I see it as both. If someone can't perform actions and/or their actions are compromised then the best way they can show love really is maybe expressing how they feel through their feelings with others. Opening themselves up. Someone who doesn't have emotions and all actions doesn't sound like they are humanely entuned with people they may be doing things for. Emotions without actions can give the wrong signal that you do not care unless you act on it. I feel it goes hand in hand. Like "I love you" and a hug. I'm hungry and fixing food. Will you marry me and the commitment. Crying out trauma and working through it through your relationship with others.
 

RestlessSoul

Well-Known Member
There is a Taoist saying “if there was no happiness, there would be no sadness”


Have you watched any of the Fargo TV Series? In Series 3 there's a character, VM Varga, who is almost the embodiment of evil. At one point he says "The problem is not that evil exists, but that good does. Because if it didn't, no one would care."

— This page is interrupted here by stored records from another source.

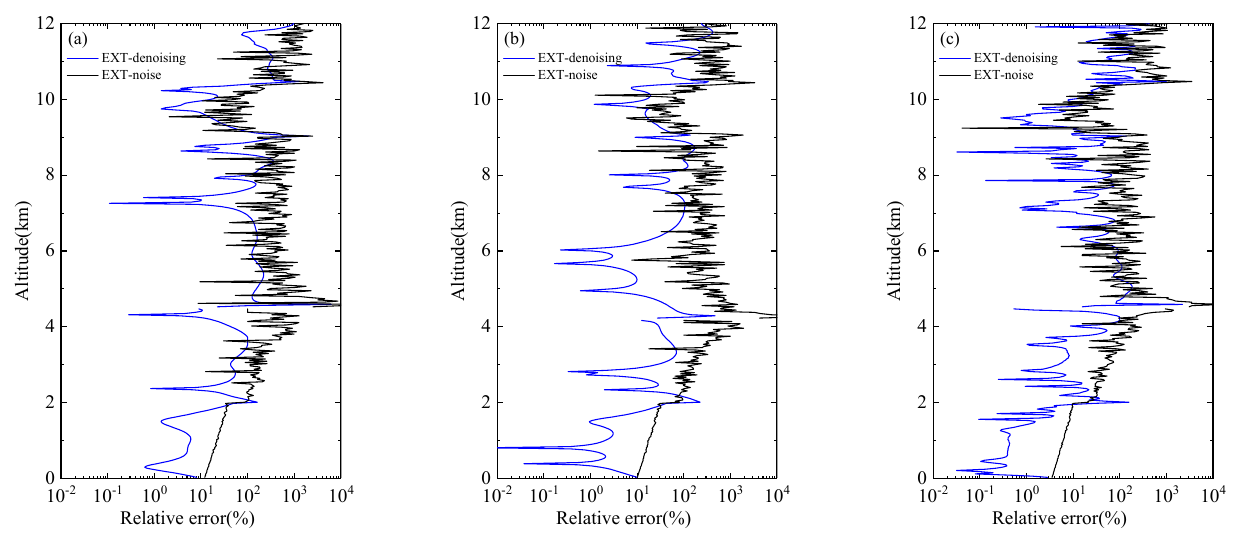
Figure 9. Comparison of relative error of extinction coefficient before and after denoising (with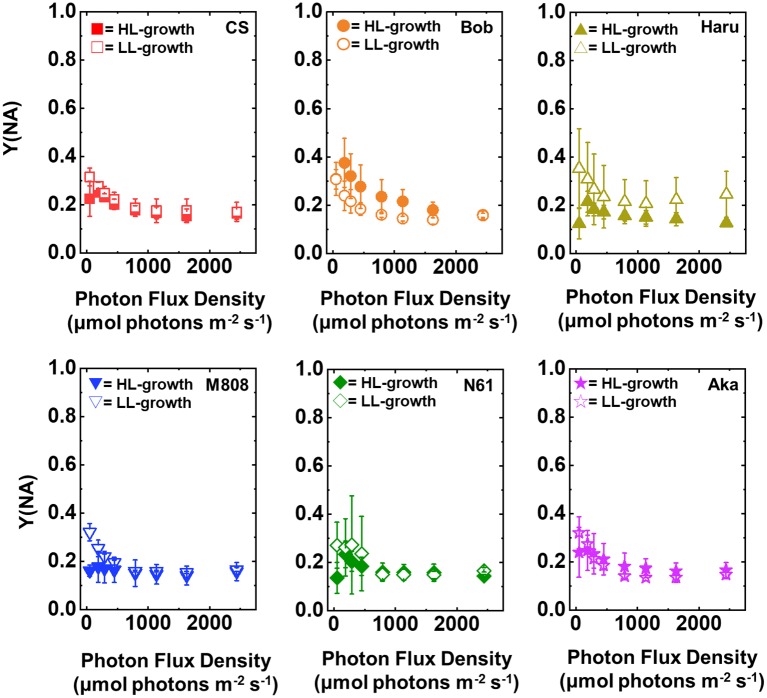
The response of Y(NA) to light intensity in six wheat cultivars grown under LL (open symbol) and HL (closed symbol) conditions. The measurement was conducted under atmospheric conditions (21 kPa O2, 40 Pa CO2) at 25°C. Data were expressed as mean ± SD of three to five independent experiments. Red squares indicate the results of CS, orange circles indicate the results of Bob, dark yellow triangles indicate the results of Haru, blue inverted-triangles indicate the results of M808, green diamonds indicate the results of N61, and purple stars indicate the results of Aka.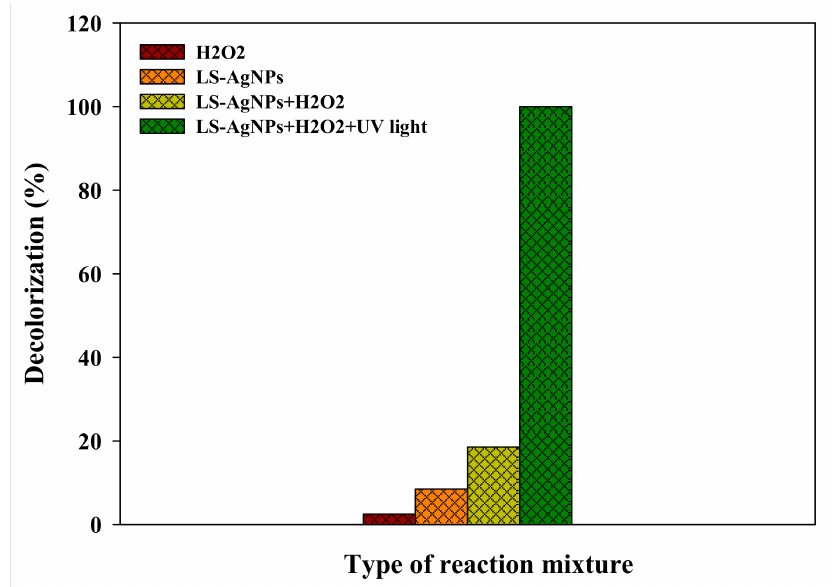
Figure 6. The effect of the redox mediator and UV-light irradiation on the photocatalytic degradation of Reactive Yellow 4G by LS–Ag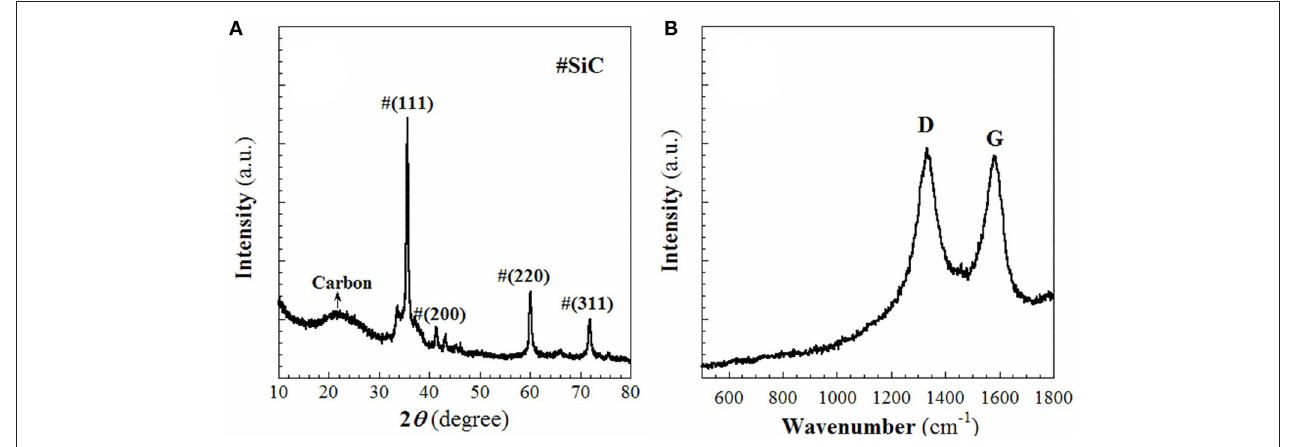
FIGURE 1 | (A) WAXRD pattern and (B) Raman spectrum of the sample S2 .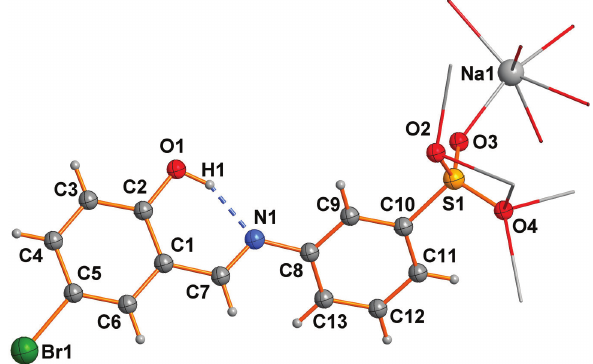
Table 1: Data collection and handling.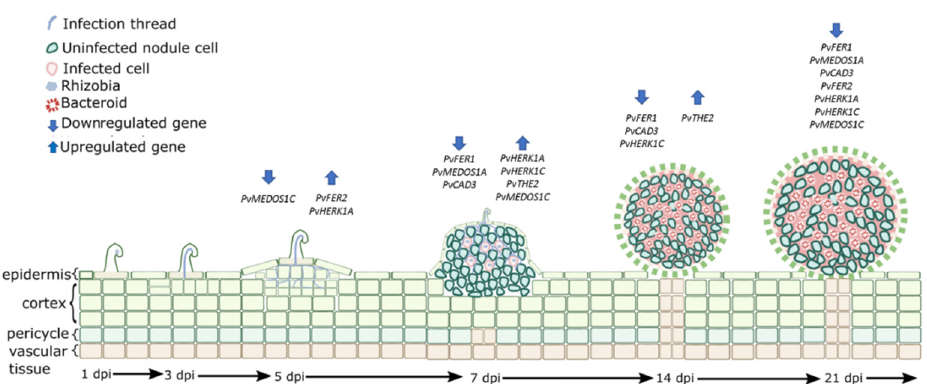
Figure 7. Putative roles of the eight CrRLK1L genes evaluated during nodule organogenesis in common bean. Graphic representation of the proposed roles of the eight CrRLK1L genes of common bean, based on the RT-qPCR data obtained in this study. Di ff erent stages corresponding to days post-inoculation (dpi) are observed. At the early stages, the bacteria and the root establish a molecular dialogue, which promotes curling of the root hair where the bacteria are enclosed in an infection chamber (not shown). One to three days before the bacteria become trapped, an infection thread (IT) is formed, which advances through the infected root hair cell, reaching the outer cortex of the root. Concurrently, cortex cells de-di ff erentiate and divide. By 5 dpi, dividing cells in the outer cortex generate a nodule primordium, whereas the IT branches toward the primordium. By 1 nitrogen fixation rates.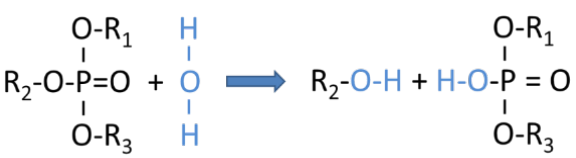
Figure A2. Exchange of water- into phenol / butanol - bonded OH groups and partial phosphates as dissolved water is used up in molecular fragmentation events. A shift in the resonance frequency occurs as the force constants (bond strength) and the reduced masses of the molecular oscillators are changed [44].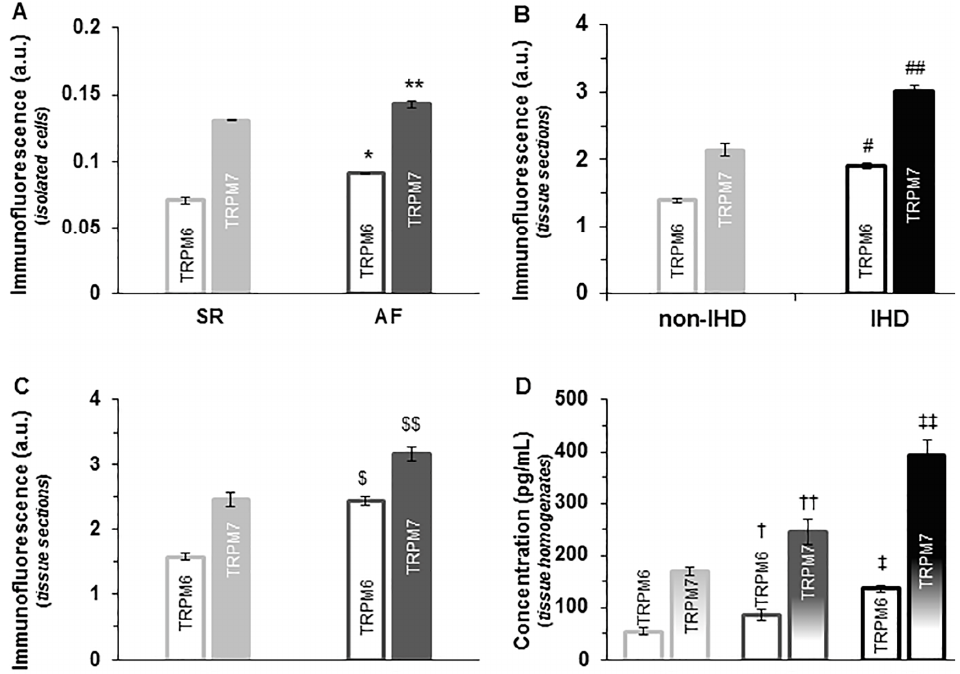
Figure 8. Effect of cardiac disease conditions on TRPM6 and TRPM7: ( A – C ) TRPM fluorescence intensity levels in RA cells ( A ) or tissues ( B , C ). Fluorescence intensity levels of TRPM6 (unfilled) and TRPM7 (filled) channels in isolated cardiomyocytes of the human heart, grouped according to the heart rhythm (SR vs. AF, ( A )) or according to the absence or presence of ischemic heart disease (non-IHD vs. IHD, ( B )). Fluorescence intensity levels of TRPM6 (unfilled) and TRPM7 (filled) channels in histological slices grouped according to the heart rhythm (SR vs. AF, ( C )); ( D ) TRPM7 and TRPM6 protein levels in human heart tissue homogenates grouped according to the heart rhythm and the presence of ischemic disease. Mean data of immunofluorescence provided in arbitrary units (a.u) for TRPM6 and TRPM7: * and ** p < 0.05 AF vs. SR, respectively, in isolated cells; # and ## p < 0.01 IHD vs. non-IHD, respectively, in tissue sections; $ and $$ p < 0.01 AF vs. SR, respectively, in tissue sections, and mean data of TRPM6 and TRPM7 protein concentrations in pg/mL, † and †† p < 0.05 AF vs. SR, ‡ and ‡‡ p < 0.05 IHD vs. SR (non-IHD), respectively.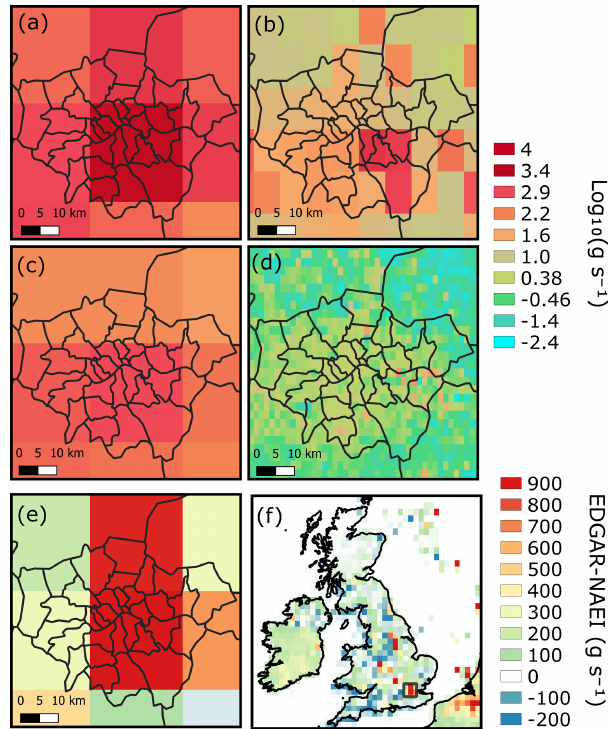
Figure 3. London CH 4 emissions from (a) EDGAR v4.3.2 (2012) scaled at 0.352 ◦ × 0.234 ◦ , (b) EDGAR scaled at 0.10 ◦ × 0.10 ◦ , (c) UK NAEI (2017) scaled at 0.352 ◦ × 0.234 ◦ , and (d) UK NAEI scaled at 0.02 ◦ × 0.02 ◦ . The NAEI scaled at 0.352 ◦ × 0.234 ◦ sub- tracted from the EDGAR emissions (in gs − 1 ) for London is shown in (e) and for the UK in (f) . The London region in relation to the UK is shown by the black box in (f)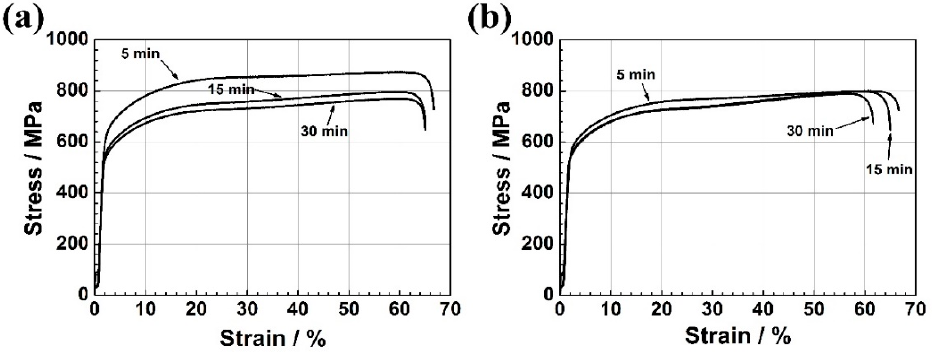
Figure 3. Stress–strain curves of Cr19 series DSS after solution treatment at 1050 °C for 5 to 30 min, ( a ) Cr19, and ( b ) Cr19 + W DSS. Table 3. Tensile test results of Cr19 series DSS after solution treatment at1050 °C for 5 to 30min.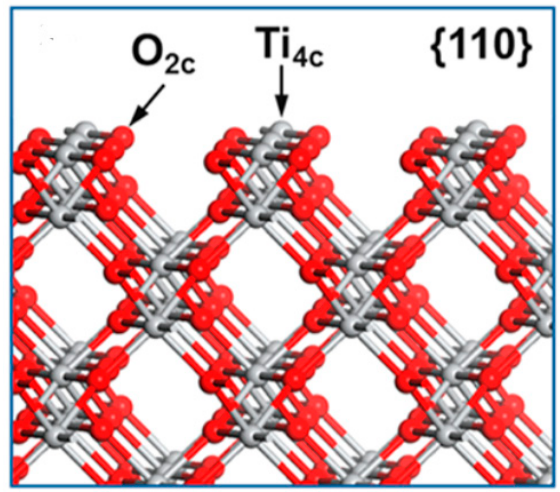
Figure 11. Surface atomic structures of the {110} crystal facet [10]. Reprinted with permission from ref. [10].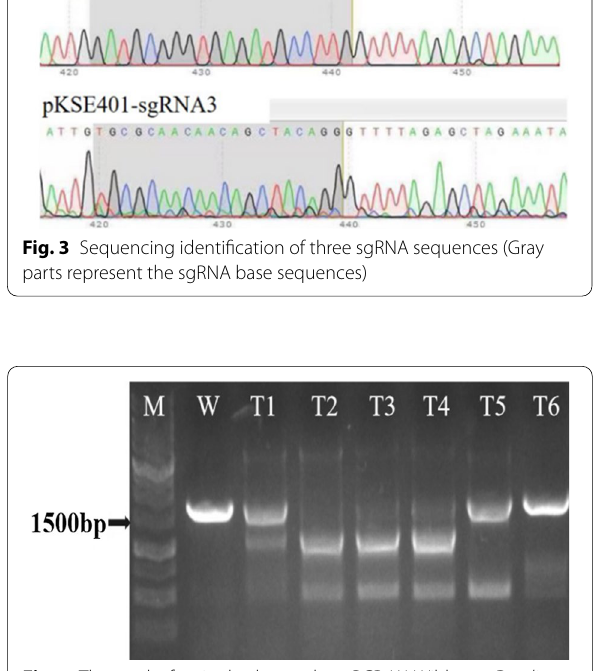
Fig. 4 The results for single algae colony PCR. W: Wild type D. salina strain; T1-6: Transformed D. salina lines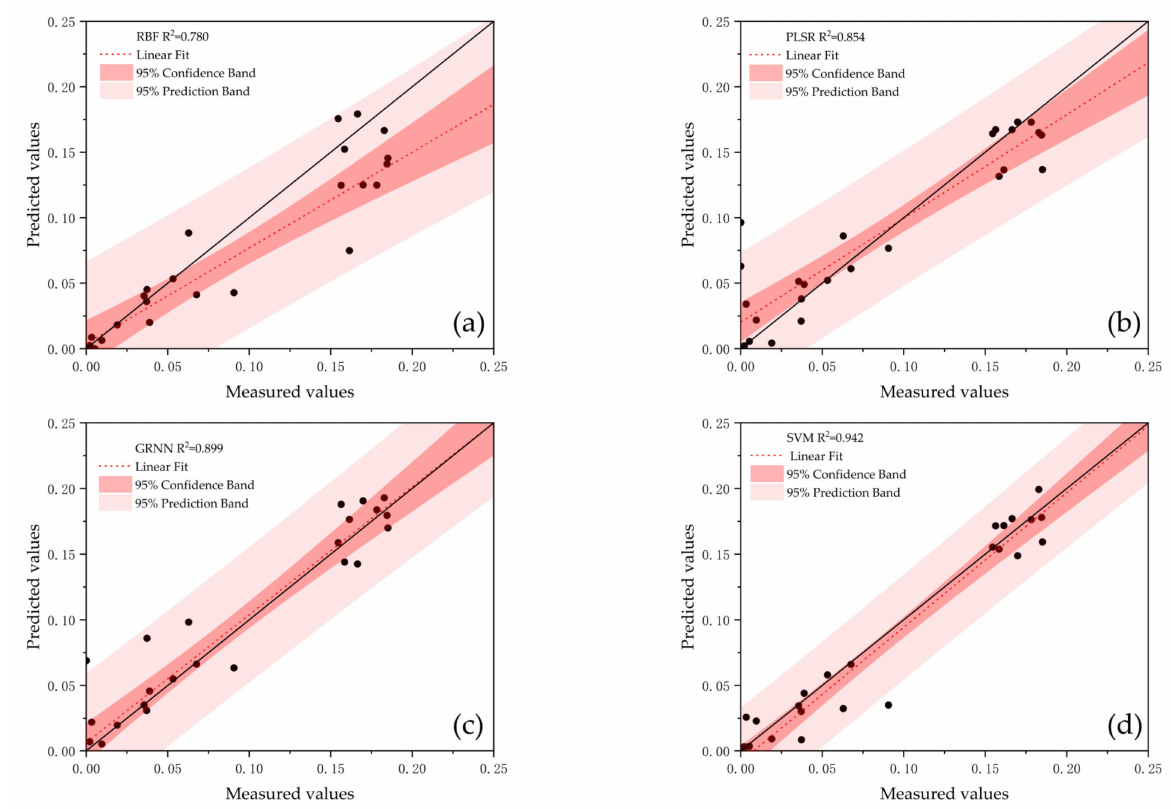
Figure 8. Model prediction of first-order derivative spectral data ( a ) RBF, ( b ) PLSR, ( c ) GRNN, ( d ) SVM. The measured values and predicted values are expressed as the copper grade of the test samples and the predicted value of the model. The black line shows the 1:1 relationship and the dashed line shows the model trend. In the data augmentation domain, the input spectra with ranges of 450–1700 nm for copper grade were selected to develop multivariate regression models. The SVM model falls within the largest number of points within the 95% confidence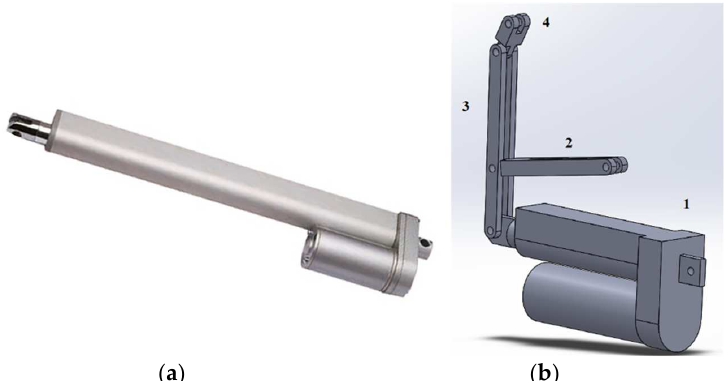
Figure 3. ( a ) Actuator and ( b ) mechanism used to move the DRS system. Rods 2, 3, and 4 transform linear motion into circular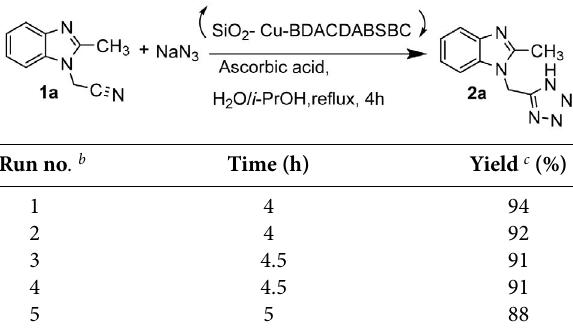
Entry Catalyst Time (h) Yield b (%) Ref.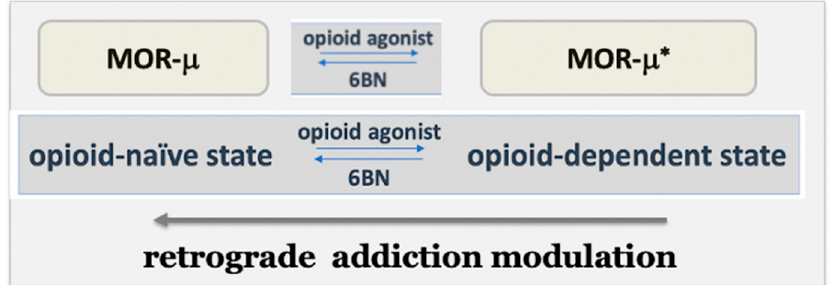
Figure 4. Hypothesis: Accelerating reversal of elevated ligand-free MOR- μ * activity to the resting MOR- μ state, 6BN gradually reverses the opioid-dependent state, directly binding to MOR- μ * without competing with opioid agonists that have low affinity to MOR- μ *. The following term is suggested for this action of 6BN: ‘retrograde addiction modulation’.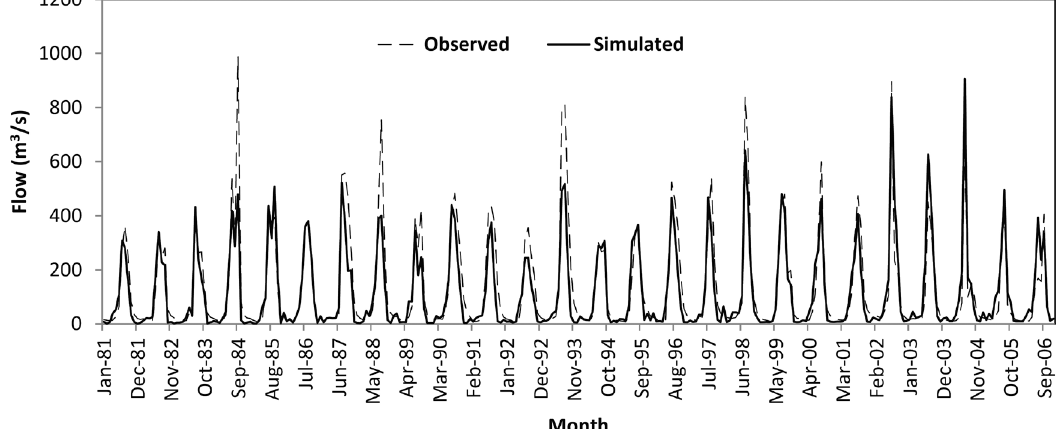
Fig. 2 Observed and simulated hydrographs at the Pandhera Dobhan gauging station.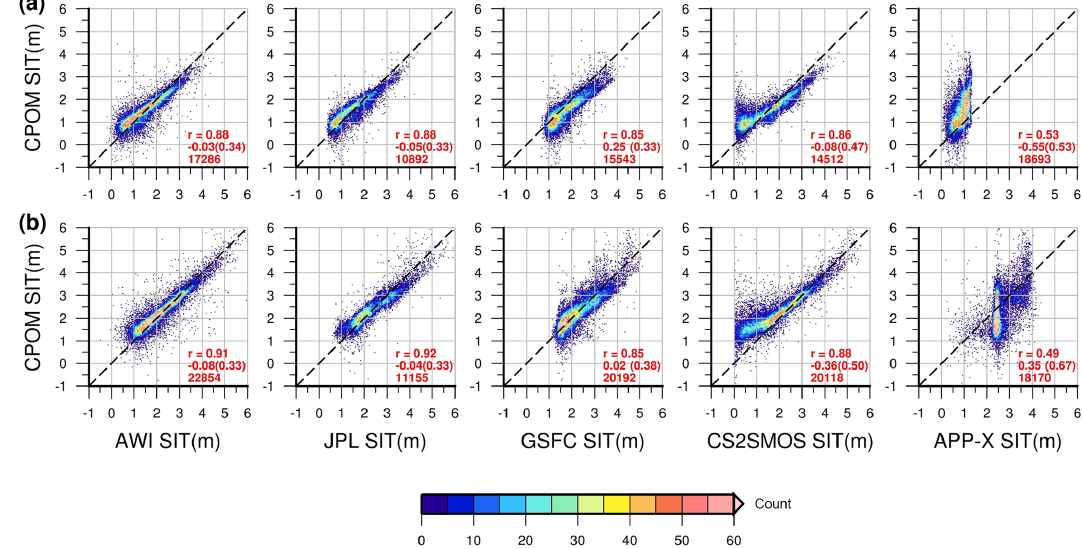
Figure 4. Comparisons of sea ice thickness for each product and the reference data set for (a) October–November and (b) March–April, for the period 2010–2018, regions 1–14 north of 65 ◦ N, subject to data availability (Table 1). Colour indicates measurement density, derived from the number of data points within each 0.05m cell. Statistics for correlation ( r ), mean difference (SD) and number of data points are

I wonder if the writers had that Taoist saying in mind?
 

`mud

Just old
Premium Member
My wife and I were married for 61 years and then she died two yrs. ago,

We had a little argument just about every day, usually she was right.

I miss her terribly. That could be real love, in all the right ways.
 

RestlessSoul

Well-Known Member
My wife and I were married for 61 years and then she died two yrs. ago,

We had a little argument just about every day, usually she was right.

I miss her terribly. That could be real love, in all the right ways.


Yes, yes it could. Not many people get to experience what you have had; you’ve been blessed, my friend.